Vous verrez comment cette fille tranche la tête de sa
mère, et les bras, et les jambes, et va poser chaque morceau du corps
de sa mère en différents endroits, pour que personne ne reconnaisse son
cadavre, ni la main que l’a tuée et dépecée. Vous verrez comment la
meurtrière de sa mère, de sa mère, ô pères de famille, de sa mère, qui
l’avait portée dans ses entrailles, qui l’avait nourrie à son sein, qui
l’avait élevée à ses côtés et couverte de baisers et câlinée, qui
s’était ôté le pain de la bouche pour le donner à sa fille, qui était
peut-être allée quémander une aumône pour qu’elle ne souffre pas de la
faim, et n’offre pas son corps en échange d’un bout de pain ! Vous
verrez comment cette fille sans âme, sans craindre Dieu, sans
frémir devant les peines de l’enfer, se révèle meurtrière de sa mère,
par miracle, par la providence de Dieu ! Vous verrez cette femme, avec
son âme de tigre manger de bon appétit, et de bon cœur, près de la tête
ensanglantée de sa mère, et répondre, quand on lui demande si c’est
bien la tête de sa mère.
– Oui ! a-t-elle dit, c’est la tête de ma mère !

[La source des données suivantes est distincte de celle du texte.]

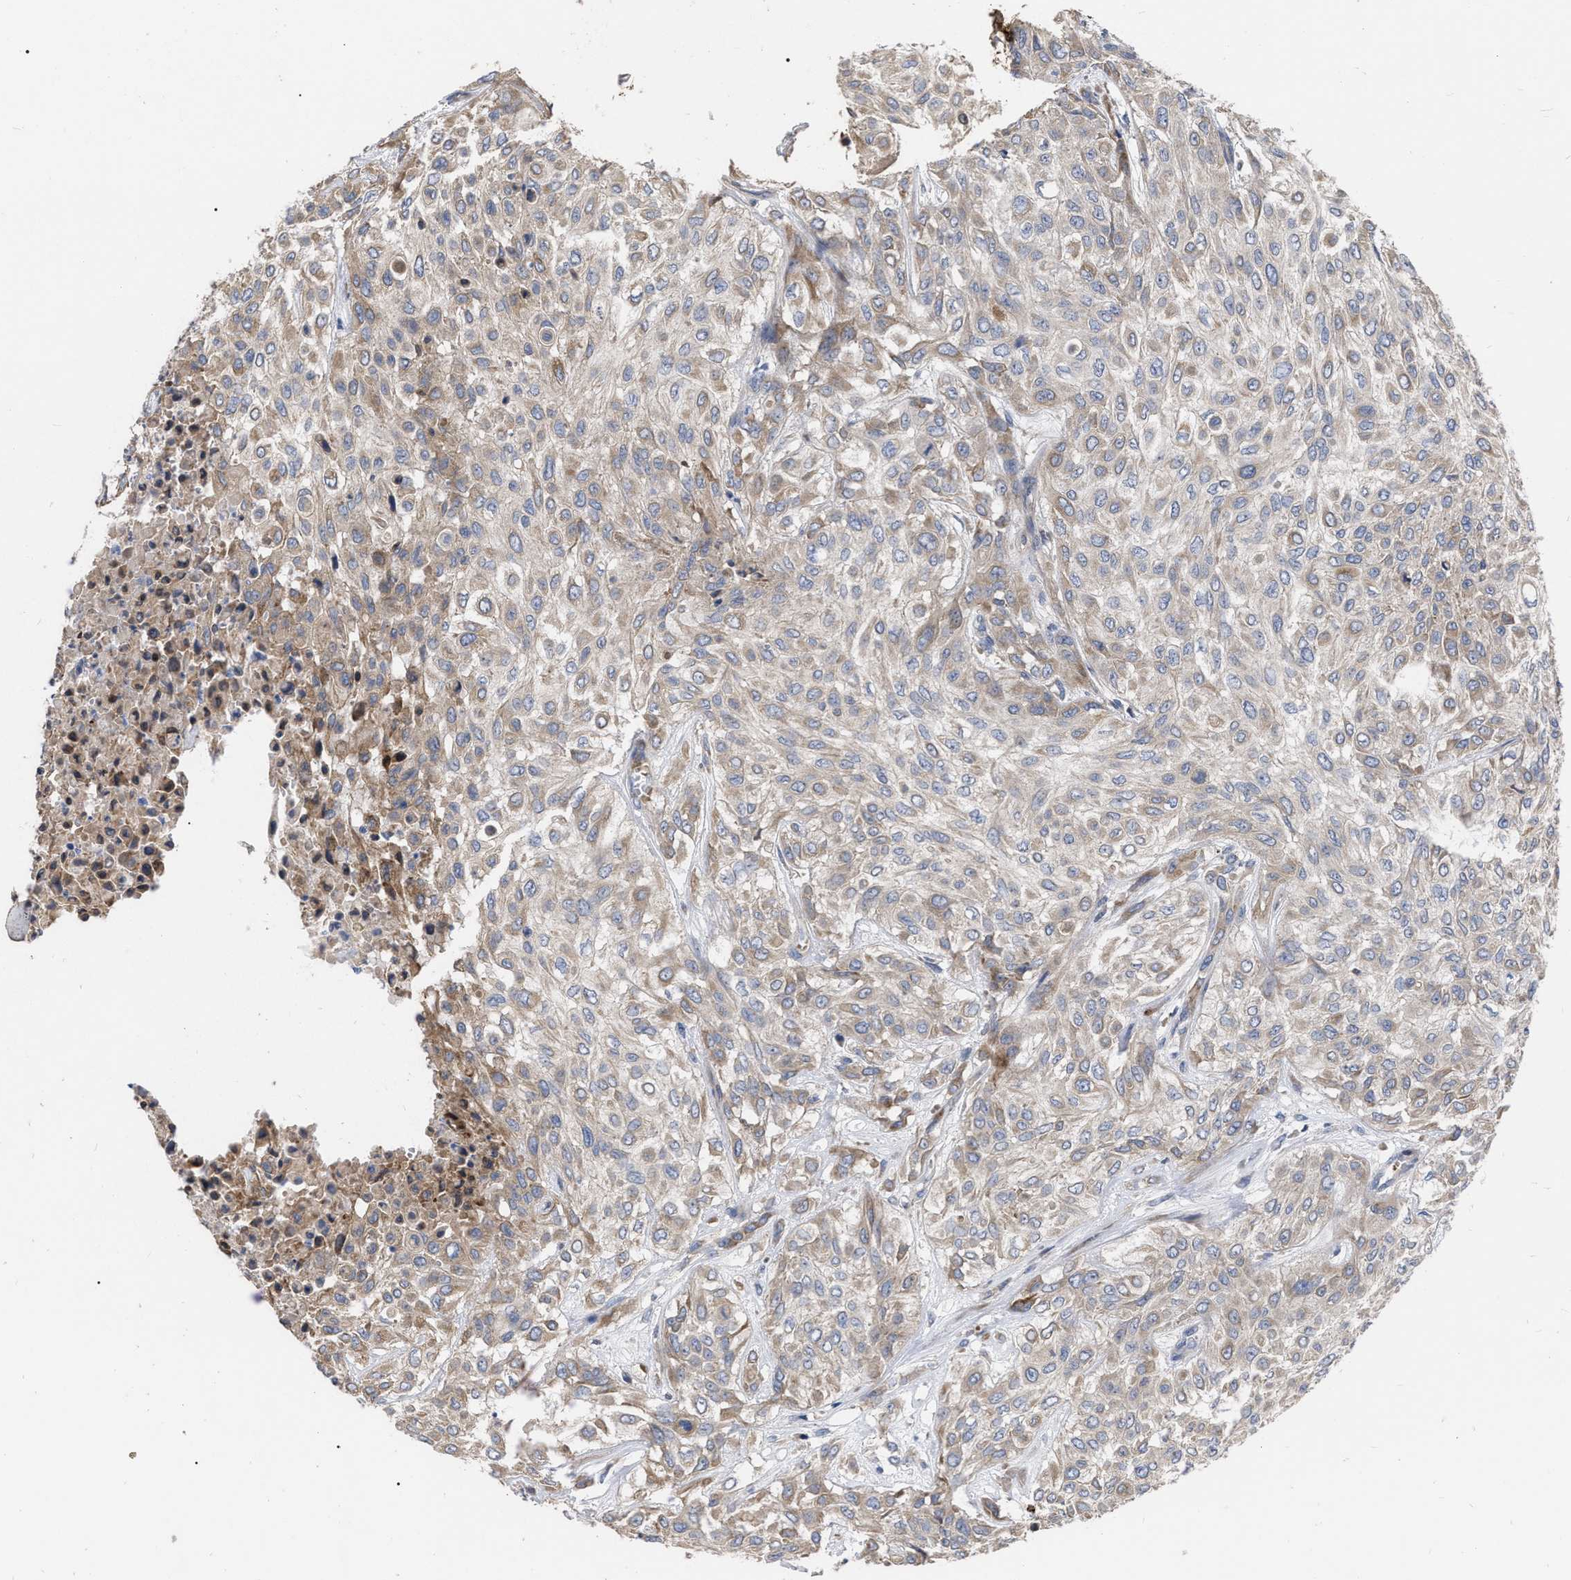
{"staining": {"intensity": "weak", "quantity": "25%-75%", "location": "cytoplasmic/membranous"}, "tissue": "urothelial cancer", "cell_type": "Tumor cells", "image_type": "cancer", "snomed": [{"axis": "morphology", "description": "Urothelial carcinoma, High grade"}, {"axis": "topography", "description": "Urinary bladder"}], "caption": "Immunohistochemistry (IHC) histopathology image of human urothelial cancer stained for a protein (brown), which shows low levels of weak cytoplasmic/membranous expression in about 25%-75% of tumor cells.", "gene": "MLST8", "patient": {"sex": "male", "age": 57}}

Et elle a continué à manger.
Pères de famille ! Je vais vous raconter l’affaire la plus
triste et la plus épouvantable qu’ait vue le monde, et que peut-être il
ne reverra jamais. Rassemblez vos enfants autour de vous. Lisez-leur
cette histoire, et faites en sorte qu’ils l’apprennent par cœur, qu’ils
la gardent en eux, et se la répètent les uns aux autres.
Pères de famille ! Celui qui a écrit ses lignes, avec son
modeste savoir, sera peut-être venu à votre porte mendier des miettes
de votre table. Puisse Dieu, Notre Seigneur Jésus Christ, permettre que
j’inspire au cœur de ceux qui me liront la compassion que moi, pauvre
pécheur, je demande à Dieu pour les âmes de ces infortunées mère et
fille.
***
À Lisbonne, au n° 17 de la travessa das Freiras, il y
avait un homme du nom d’Agostinho José, marié avec Matilde de Rosário
da Luz. Ils avaient deux filles, dont l’une s’appelait Maria José.
Fatigué de travailler pour soutenir l’honneur de sa famille à la sueur
de son front, Agostinho José mourut, et confia à sa vertueuse femme ses
deux filles en lui disant :
– Quand tu ne pourras plus travailler avec tes
filles, va demander l’aumône, pour leur donner un bout de pain, mais ne
les laisse pas tomber dans le malheur des cocottes, parce que je ne
pourrai pas assurer mon salut si mes filles déshonorent mes cendres.
La pauvre vieux mourut dans les bras de sa femme chérie,
et de ses enfants qu’il aimait, et l’on peut dire qu’il les garda en
travers de la gorge dans sa tombe.
La malheureuse veuve plaça l’une de ses filles chez
d’honorables maîtres, et garda l’autre avec elle pour l’aider à
subvenir à ses besoins.
Cela faisait pitié de voir cette mère, si contente avec sa
fille, après avoir toutes les deux en commun les maigres revenus de
leur travail, pour un bout de pain et une sardine, de la voir apprendre
à sa fille les prières que sa propre mère lui avait apprises, la façon
de traverser la vie honorablement, et sans rougir devant le monde !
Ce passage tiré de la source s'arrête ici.